READING TEXT below:
Dallas Wilson

No. 6 – Florida Gators
- Position: Wide receiver
- Class: Redshirt Freshman

Personal information
- Listed height: 6 ft 3 in (1.91 m)
- Listed weight: 218 lb (99 kg)

Career information
- High school: Tampa Bay Technical (Tampa, Florida)
- College: Florida (2025–present);
- Stats at ESPN

= Dallas Wilson =

American football player

Dallas Wilson is an American college football wide receiver for the Florida Gators.

==Early life==
Wilson attended Tampa Bay Technical High School. In his first three seasons, he recorded 130 receptions for 2,423 yards and 28 touchdowns. Wilson was rated as a five-star recruit, the eighth best wide receiver, and the 50th overall player in the class of 2025. He initially committed to play college football for the Oregon Ducks over other offers from schools such as Alabama, Georgia, Tennessee, Florida State, and Indiana. However, he later flipped his commitment and signed to play with the Florida Gators.
End of READING TEXT.
DATASET EXCERPTS below:
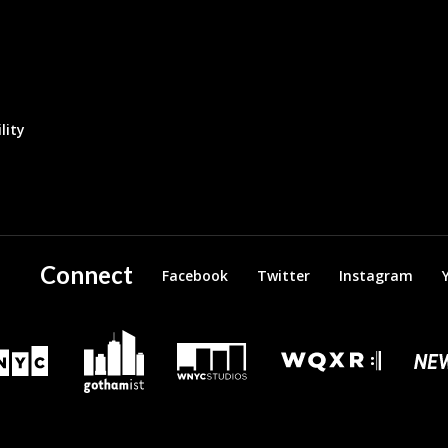
lity
Connect
Facebook
Twitter
Instagram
End of DATASET EXCERPTS.
ACTIVITY: From the article on Dallas Wilson, set down the passage word for word, beginning at the words that has "- College: Florida" and stopping after "for the Florida Gators.". Answer using only the Dallas Wilson article.

RESULT BELOW:
- College: Florida (2025–present);
- Stats at ESPN

= Dallas Wilson =

American football player

Dallas Wilson is an American college football wide receiver for the Florida Gators.